*** Provided data ***

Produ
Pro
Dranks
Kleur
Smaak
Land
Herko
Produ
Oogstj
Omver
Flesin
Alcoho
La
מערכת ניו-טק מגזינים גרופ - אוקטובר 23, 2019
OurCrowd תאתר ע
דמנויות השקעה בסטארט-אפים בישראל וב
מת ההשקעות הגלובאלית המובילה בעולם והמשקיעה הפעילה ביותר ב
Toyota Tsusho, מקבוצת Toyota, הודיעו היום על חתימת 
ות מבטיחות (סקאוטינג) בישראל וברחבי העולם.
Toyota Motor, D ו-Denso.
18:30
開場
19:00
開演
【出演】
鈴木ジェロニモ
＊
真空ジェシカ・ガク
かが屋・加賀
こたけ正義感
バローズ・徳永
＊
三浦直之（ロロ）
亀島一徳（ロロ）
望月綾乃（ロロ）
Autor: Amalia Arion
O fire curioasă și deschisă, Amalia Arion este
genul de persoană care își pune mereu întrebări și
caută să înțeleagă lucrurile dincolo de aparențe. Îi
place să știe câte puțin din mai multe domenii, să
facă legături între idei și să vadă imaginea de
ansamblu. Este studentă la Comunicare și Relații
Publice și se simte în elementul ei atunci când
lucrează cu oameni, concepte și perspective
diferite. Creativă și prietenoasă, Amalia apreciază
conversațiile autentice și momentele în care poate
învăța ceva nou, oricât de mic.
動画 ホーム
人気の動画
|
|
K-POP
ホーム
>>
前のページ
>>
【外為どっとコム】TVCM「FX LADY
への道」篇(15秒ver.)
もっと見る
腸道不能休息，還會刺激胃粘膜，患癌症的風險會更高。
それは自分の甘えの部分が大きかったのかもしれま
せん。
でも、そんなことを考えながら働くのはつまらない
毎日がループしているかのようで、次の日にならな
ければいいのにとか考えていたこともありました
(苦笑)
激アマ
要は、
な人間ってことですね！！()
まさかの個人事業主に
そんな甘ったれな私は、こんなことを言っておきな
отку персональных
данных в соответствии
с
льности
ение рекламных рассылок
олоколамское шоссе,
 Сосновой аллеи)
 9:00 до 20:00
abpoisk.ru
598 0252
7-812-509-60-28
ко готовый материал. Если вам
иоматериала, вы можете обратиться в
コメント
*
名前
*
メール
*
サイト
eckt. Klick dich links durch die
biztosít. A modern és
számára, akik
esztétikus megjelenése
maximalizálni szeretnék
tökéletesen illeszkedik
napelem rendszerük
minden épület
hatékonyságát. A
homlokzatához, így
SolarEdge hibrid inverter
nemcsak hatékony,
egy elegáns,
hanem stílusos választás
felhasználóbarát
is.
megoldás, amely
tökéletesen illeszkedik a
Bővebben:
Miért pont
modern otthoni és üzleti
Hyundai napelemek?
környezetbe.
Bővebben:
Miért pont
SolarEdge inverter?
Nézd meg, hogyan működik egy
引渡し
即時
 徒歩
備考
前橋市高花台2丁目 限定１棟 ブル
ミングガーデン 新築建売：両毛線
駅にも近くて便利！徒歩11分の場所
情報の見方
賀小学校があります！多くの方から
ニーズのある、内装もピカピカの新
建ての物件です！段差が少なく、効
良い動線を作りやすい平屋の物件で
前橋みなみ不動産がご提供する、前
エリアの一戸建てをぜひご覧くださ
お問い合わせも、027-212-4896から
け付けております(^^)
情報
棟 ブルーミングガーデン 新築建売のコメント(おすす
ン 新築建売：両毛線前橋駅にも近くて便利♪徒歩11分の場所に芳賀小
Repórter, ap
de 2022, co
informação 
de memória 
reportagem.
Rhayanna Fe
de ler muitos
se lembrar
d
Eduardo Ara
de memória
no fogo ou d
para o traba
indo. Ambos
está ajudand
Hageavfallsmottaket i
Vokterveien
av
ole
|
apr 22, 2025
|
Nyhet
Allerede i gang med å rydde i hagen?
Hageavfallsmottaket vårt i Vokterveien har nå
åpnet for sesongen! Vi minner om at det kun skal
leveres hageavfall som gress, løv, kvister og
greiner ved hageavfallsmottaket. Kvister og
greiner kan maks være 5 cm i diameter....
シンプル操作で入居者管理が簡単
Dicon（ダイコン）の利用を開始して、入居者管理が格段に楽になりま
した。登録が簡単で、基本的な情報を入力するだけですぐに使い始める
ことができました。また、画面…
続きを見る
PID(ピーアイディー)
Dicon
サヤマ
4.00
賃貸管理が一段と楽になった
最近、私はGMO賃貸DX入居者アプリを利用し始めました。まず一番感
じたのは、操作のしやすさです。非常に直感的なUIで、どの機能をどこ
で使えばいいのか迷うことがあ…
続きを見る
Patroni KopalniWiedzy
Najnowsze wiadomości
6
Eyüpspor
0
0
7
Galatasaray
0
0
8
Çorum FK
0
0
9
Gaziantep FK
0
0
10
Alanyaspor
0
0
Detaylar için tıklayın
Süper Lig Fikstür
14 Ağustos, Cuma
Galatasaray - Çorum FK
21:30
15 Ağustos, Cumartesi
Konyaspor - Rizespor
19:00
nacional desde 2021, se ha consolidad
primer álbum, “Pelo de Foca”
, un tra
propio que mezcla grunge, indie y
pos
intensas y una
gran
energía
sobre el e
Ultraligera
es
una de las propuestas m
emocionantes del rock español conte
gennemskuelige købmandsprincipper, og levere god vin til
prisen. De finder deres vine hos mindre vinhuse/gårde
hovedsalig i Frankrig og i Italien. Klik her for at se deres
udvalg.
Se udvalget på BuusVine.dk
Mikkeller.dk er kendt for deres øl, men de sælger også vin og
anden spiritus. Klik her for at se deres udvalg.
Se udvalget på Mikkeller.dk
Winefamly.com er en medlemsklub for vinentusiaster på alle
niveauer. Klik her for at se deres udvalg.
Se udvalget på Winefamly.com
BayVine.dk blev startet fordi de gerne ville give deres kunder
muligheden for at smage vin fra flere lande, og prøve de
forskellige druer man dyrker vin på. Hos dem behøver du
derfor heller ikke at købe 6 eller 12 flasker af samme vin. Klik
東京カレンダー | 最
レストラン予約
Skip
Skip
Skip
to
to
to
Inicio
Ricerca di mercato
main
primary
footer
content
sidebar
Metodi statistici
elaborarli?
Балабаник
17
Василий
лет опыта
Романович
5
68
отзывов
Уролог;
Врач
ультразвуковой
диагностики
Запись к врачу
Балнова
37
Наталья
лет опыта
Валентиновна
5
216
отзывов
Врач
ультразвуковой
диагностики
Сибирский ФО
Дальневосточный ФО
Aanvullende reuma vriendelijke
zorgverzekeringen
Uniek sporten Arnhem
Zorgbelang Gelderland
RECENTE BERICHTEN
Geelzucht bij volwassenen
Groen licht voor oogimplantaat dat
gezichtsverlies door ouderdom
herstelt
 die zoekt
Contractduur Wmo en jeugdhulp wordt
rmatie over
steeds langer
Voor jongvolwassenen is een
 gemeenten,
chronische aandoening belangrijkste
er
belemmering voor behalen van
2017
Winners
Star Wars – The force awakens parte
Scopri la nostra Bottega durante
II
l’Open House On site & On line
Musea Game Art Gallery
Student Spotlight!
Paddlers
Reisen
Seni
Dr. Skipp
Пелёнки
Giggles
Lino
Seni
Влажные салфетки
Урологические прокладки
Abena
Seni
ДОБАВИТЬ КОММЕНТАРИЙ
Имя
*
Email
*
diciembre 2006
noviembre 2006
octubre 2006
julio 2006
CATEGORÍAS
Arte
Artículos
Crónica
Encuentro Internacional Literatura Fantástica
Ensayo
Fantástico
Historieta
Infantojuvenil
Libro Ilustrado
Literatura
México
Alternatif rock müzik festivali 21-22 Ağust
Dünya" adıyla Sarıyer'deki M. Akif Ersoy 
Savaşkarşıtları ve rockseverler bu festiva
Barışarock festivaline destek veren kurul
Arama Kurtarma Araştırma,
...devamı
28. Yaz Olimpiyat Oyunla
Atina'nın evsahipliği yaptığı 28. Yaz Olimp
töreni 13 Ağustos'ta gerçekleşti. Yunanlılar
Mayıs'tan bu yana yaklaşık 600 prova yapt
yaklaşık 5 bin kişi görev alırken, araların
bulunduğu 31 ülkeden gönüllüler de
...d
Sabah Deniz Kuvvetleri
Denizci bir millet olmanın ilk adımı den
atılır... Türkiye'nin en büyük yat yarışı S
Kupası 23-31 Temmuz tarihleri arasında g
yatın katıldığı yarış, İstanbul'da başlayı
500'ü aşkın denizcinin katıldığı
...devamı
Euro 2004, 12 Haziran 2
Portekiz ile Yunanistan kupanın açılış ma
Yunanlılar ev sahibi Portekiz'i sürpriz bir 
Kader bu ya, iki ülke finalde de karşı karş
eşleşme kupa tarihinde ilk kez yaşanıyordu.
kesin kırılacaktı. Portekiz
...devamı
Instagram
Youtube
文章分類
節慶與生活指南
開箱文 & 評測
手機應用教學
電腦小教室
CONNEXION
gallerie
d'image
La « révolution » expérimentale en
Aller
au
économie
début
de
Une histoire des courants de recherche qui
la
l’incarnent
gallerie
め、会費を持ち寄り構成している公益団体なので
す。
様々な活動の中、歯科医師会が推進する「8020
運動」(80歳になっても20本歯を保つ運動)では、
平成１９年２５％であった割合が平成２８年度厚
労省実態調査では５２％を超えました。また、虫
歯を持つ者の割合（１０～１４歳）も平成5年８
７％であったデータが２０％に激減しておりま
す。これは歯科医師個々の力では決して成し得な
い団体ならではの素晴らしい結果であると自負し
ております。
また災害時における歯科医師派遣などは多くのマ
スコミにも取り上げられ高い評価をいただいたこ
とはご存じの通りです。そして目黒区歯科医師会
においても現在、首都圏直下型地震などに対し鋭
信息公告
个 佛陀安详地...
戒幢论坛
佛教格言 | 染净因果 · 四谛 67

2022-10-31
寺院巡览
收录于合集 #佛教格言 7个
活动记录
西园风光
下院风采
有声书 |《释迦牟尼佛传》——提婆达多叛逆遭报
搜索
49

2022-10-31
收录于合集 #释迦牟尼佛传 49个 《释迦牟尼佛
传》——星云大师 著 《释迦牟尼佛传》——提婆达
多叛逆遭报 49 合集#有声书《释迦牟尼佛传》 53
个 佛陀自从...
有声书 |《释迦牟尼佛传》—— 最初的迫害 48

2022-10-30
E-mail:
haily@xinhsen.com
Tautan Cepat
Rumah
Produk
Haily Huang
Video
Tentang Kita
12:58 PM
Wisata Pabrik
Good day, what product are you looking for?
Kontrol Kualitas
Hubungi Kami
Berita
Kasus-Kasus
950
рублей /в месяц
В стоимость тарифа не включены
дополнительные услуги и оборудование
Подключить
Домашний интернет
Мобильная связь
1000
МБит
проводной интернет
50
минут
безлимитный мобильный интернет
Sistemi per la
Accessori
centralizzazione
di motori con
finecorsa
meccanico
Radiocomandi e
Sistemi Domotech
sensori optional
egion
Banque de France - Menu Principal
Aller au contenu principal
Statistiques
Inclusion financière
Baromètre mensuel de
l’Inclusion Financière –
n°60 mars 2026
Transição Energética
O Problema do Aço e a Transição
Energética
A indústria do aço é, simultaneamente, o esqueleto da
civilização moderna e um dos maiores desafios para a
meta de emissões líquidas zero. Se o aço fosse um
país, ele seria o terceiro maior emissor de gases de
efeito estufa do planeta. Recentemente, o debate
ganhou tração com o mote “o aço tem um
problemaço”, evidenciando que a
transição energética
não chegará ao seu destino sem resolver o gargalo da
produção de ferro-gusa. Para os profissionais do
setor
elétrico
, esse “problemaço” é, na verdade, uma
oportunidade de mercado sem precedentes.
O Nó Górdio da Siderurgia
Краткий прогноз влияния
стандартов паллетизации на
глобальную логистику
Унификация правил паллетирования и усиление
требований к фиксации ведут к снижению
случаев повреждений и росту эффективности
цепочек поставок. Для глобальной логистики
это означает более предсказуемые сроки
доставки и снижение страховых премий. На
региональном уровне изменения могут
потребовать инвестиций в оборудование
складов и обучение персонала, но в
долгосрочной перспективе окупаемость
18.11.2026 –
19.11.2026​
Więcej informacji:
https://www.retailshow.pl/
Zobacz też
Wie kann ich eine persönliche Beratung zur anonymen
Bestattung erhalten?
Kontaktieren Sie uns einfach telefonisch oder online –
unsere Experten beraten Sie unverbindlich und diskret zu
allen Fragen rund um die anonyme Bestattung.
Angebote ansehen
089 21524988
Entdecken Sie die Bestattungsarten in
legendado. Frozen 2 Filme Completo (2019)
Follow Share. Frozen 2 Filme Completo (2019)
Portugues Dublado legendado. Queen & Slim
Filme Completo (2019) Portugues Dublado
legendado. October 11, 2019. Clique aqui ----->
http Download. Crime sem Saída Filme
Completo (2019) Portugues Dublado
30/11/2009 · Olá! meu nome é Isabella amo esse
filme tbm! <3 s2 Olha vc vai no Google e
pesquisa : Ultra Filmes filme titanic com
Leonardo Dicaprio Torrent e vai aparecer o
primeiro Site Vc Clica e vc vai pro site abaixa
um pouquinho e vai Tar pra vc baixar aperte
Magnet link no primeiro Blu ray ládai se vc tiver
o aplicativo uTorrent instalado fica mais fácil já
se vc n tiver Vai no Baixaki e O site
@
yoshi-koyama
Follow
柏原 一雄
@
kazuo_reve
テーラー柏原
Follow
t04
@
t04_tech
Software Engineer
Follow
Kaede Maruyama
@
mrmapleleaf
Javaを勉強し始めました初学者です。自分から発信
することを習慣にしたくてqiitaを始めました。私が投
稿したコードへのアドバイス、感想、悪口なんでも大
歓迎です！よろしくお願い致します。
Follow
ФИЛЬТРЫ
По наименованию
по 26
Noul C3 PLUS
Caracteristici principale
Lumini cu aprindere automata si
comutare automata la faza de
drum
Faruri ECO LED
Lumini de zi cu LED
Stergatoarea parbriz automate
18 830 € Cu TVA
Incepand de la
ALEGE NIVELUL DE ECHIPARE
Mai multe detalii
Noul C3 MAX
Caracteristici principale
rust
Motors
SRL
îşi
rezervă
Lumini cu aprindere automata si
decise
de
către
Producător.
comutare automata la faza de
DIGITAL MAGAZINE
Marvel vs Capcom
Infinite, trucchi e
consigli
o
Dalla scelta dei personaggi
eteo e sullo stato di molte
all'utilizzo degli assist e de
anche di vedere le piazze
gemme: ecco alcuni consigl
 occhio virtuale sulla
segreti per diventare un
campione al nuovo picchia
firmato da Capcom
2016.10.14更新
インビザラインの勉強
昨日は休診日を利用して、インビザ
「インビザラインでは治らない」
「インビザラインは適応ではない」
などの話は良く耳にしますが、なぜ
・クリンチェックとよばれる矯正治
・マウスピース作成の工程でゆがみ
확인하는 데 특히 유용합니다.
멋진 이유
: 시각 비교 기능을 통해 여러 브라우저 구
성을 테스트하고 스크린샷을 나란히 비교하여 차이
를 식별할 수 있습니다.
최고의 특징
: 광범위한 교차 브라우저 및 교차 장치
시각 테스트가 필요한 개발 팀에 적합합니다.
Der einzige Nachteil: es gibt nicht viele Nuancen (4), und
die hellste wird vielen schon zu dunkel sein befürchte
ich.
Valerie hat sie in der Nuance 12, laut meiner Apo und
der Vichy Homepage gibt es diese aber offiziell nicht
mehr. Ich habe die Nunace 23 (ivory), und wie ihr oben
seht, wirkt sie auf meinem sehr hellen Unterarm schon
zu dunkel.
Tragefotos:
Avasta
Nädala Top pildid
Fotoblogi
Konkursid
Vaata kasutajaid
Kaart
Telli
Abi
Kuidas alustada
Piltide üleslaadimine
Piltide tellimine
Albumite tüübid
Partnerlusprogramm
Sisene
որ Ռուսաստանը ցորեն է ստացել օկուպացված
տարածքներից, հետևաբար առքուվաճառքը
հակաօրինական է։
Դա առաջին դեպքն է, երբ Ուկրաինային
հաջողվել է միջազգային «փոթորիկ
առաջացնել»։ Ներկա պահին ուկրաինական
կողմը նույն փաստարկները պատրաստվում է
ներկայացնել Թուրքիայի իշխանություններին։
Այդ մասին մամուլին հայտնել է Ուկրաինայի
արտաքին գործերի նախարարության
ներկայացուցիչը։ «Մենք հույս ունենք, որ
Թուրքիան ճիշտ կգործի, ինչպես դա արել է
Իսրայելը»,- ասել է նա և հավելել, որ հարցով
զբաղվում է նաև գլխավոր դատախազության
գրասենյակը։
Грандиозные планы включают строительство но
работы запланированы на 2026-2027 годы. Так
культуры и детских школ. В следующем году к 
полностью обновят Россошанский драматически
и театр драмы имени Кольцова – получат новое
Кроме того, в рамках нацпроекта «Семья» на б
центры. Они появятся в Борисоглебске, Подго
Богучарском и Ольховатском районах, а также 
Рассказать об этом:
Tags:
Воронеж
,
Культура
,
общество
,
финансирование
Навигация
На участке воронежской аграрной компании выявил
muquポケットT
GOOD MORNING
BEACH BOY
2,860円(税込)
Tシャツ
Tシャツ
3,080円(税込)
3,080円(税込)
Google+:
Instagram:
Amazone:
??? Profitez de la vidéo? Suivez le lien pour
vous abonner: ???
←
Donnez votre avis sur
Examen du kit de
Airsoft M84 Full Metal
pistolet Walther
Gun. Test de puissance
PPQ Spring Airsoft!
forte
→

*** End of Provided data ***

◆ Instructions to follow: Repeat the entries above exactly, from the first line through the line containing "前橋市高花台2丁目 限定１棟 ブル".

◆ Solved problem:
Produ
Pro
Dranks
Kleur
Smaak
Land
Herko
Produ
Oogstj
Omver
Flesin
Alcoho
La
מערכת ניו-טק מגזינים גרופ - אוקטובר 23, 2019
OurCrowd תאתר ע
דמנויות השקעה בסטארט-אפים בישראל וב
מת ההשקעות הגלובאלית המובילה בעולם והמשקיעה הפעילה ביותר ב
Toyota Tsusho, מקבוצת Toyota, הודיעו היום על חתימת 
ות מבטיחות (סקאוטינג) בישראל וברחבי העולם.
Toyota Motor, D ו-Denso.
18:30
開場
19:00
開演
【出演】
鈴木ジェロニモ
＊
真空ジェシカ・ガク
かが屋・加賀
こたけ正義感
バローズ・徳永
＊
三浦直之（ロロ）
亀島一徳（ロロ）
望月綾乃（ロロ）
Autor: Amalia Arion
O fire curioasă și deschisă, Amalia Arion este
genul de persoană care își pune mereu întrebări și
caută să înțeleagă lucrurile dincolo de aparențe. Îi
place să știe câte puțin din mai multe domenii, să
facă legături între idei și să vadă imaginea de
ansamblu. Este studentă la Comunicare și Relații
Publice și se simte în elementul ei atunci când
lucrează cu oameni, concepte și perspective
diferite. Creativă și prietenoasă, Amalia apreciază
conversațiile autentice și momentele în care poate
învăța ceva nou, oricât de mic.
動画 ホーム
人気の動画
|
|
K-POP
ホーム
>>
前のページ
>>
【外為どっとコム】TVCM「FX LADY
への道」篇(15秒ver.)
もっと見る
腸道不能休息，還會刺激胃粘膜，患癌症的風險會更高。
それは自分の甘えの部分が大きかったのかもしれま
せん。
でも、そんなことを考えながら働くのはつまらない
毎日がループしているかのようで、次の日にならな
ければいいのにとか考えていたこともありました
(苦笑)
激アマ
要は、
な人間ってことですね！！()
まさかの個人事業主に
そんな甘ったれな私は、こんなことを言っておきな
отку персональных
данных в соответствии
с
льности
ение рекламных рассылок
олоколамское шоссе,
 Сосновой аллеи)
 9:00 до 20:00
abpoisk.ru
598 0252
7-812-509-60-28
ко готовый материал. Если вам
иоматериала, вы можете обратиться в
コメント
*
名前
*
メール
*
サイト
eckt. Klick dich links durch die
biztosít. A modern és
számára, akik
esztétikus megjelenése
maximalizálni szeretnék
tökéletesen illeszkedik
napelem rendszerük
minden épület
hatékonyságát. A
homlokzatához, így
SolarEdge hibrid inverter
nemcsak hatékony,
egy elegáns,
hanem stílusos választás
felhasználóbarát
is.
megoldás, amely
tökéletesen illeszkedik a
Bővebben:
Miért pont
modern otthoni és üzleti
Hyundai napelemek?
környezetbe.
Bővebben:
Miért pont
SolarEdge inverter?
Nézd meg, hogyan működik egy
引渡し
即時
 徒歩
備考
前橋市高花台2丁目 限定１棟 ブル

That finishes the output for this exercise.